EXERCISE 1:
Quote everything in the request ring passage from "Importantly, the value" down to "congestion of the system.".
EXERCISE 2:
Please condense the paragraph of the request ring passage that begins "One glaring trade-off is" into a shorter version that keeps its main facts.
EXERCISE 3:
According to the request ring passage, which two extra flags do requests feature?

**** SUPPLIED PASSAGE ****

A node’s request ring consists of a sequence counter, as well as a buffer of callbacks for a fixed number of requests.
*response-backlog*
—the number of callbacks for outstanding requests we keep track of
The request ring is implemented as a ring-buffer of virtually unlimited capacity, which overwrites old elements when it wraps around its actual size. Its access function makes sure to return nil
instead of the elements that have been overwritten.
The ring
data structure has some very desirable properties, as well as a few questionable trade-offs. The callback ring is of fixed size, thus we avoid the risk of overflow due to excessive outstanding requests. Additionally, we forgo complicated timeout handling, the timeout for outstanding requests is implicitly adjusted relative to the load of the system. The node discards a callback (effectively a timeout of the request) only when it needs to reclaim its buffer slot for a new request. Hence, the effective timeout duration of requests decreases with the request throughput of a node (high load).
One glaring trade-off is the node’s implied behavior on excessive load. When requests are issued so quickly in succession that the callback ring wraps around before a responding node can reply, the ensuing replies are ignored, and no progress is made. Thus, it is up to the client to detect backpressure, and throttle accordingly.
It is noteworthy how this scheme affects the generational garbage collector. On a system with low load, callbacks can be retained much longer than technically required, possibly causing them to be tenured into an old generation. While this increases GC pressure, I conjecture that this phenomenon is actually amortized, since it is unlikely to occur on medium to high loads—where the additional pressure would actually hurt us.
Importantly, the value of *response-backlog*
must be chosen deliberately with these properties in mind, as it governs both the effective timeout duration and the peak congestion of the system.
Protocol messages
Our nodes communicate by exchanging and routing messages through the mesh. Usually, this would be the time when we define a wire encoding, but Erlangen does that for us already, so we can simply define structure classes to represent our messages. Each message contains some metadata to facilitate routing, namely the sender’s node and agent identifiers, in addition to the parameters specific to a particular message type.
*node*
—special variable bound to the node’s state, anode
structure
Furthermore, messages are divided into requests and replies. Using defstruct’s :include
option—which amounts to single-inheritance—we define our different types of messages in a type hierarchy. All types of requests and replies are of type message
, but the types request
and reply
are disjoint.
Requests are treated specially because they are subject to being forwarded to increasingly closer nodes before reaching their final destination. They feature two extra flags: forward-p and trace-p. The former is used for explicit replication by inhibiting forwarding, effectively preventing the receiver from delegating the request. The latter is a debugging feature that allows us to trace how requests travel through the mesh. Replies to requests are always sent directly to the node that originally issued it.
The semantics for each type of request are expressed as a handle
method on the respective type. As mentioned before, nodes shall update or add routes to nodes they are contacted by. To implement this we use CLOS Method Combination to add a :before
method to handle
that does just this. Note that since this method is specified on the type message
, it is also run when we handle replies.

**** RECORDS PROVIDED ****

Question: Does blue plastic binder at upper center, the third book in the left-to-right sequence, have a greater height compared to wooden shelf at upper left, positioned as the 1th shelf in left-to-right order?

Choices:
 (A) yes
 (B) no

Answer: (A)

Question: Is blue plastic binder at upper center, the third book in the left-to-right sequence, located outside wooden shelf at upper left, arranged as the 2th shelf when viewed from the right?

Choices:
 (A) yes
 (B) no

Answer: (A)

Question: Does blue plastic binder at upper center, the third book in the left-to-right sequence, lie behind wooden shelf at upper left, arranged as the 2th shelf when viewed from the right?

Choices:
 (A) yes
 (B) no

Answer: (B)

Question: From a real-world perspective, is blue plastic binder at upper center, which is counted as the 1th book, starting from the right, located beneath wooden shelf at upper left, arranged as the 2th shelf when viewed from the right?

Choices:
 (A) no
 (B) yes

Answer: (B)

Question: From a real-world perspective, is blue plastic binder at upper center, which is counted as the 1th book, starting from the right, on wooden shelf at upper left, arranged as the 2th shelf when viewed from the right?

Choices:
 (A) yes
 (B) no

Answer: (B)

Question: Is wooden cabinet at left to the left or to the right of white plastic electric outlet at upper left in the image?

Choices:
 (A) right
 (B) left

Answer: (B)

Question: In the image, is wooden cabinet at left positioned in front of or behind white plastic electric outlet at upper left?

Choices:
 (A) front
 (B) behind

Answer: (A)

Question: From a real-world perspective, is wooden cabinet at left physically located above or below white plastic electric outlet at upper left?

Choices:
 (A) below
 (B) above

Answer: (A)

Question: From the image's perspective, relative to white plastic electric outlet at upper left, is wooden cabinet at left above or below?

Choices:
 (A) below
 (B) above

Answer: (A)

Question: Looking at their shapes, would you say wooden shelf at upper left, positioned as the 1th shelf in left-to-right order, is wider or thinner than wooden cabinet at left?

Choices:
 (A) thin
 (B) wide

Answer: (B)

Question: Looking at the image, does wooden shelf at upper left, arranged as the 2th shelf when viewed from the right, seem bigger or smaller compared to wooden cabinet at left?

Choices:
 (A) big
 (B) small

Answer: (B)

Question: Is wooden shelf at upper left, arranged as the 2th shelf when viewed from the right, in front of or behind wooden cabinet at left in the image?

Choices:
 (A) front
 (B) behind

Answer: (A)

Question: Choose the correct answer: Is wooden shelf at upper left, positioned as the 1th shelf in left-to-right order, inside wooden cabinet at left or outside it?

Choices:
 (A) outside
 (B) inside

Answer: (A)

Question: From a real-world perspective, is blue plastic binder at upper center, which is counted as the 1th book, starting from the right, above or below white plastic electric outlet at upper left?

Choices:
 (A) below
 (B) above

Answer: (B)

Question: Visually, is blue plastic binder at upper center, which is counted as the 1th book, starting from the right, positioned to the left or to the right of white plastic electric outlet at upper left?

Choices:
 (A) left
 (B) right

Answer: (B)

****

PROBLEM SOLUTION 1:
Importantly, the value of *response-backlog*
must be chosen deliberately with these properties in mind, as it governs both the effective timeout duration and the peak congestion of the system.

PROBLEM SOLUTION 2:
If requests arrive so fast that the callback ring wraps around before a responding node replies, those replies are ignored and no progress is made. The client must therefore detect backpressure and throttle.

PROBLEM SOLUTION 3:
forward-p and trace-p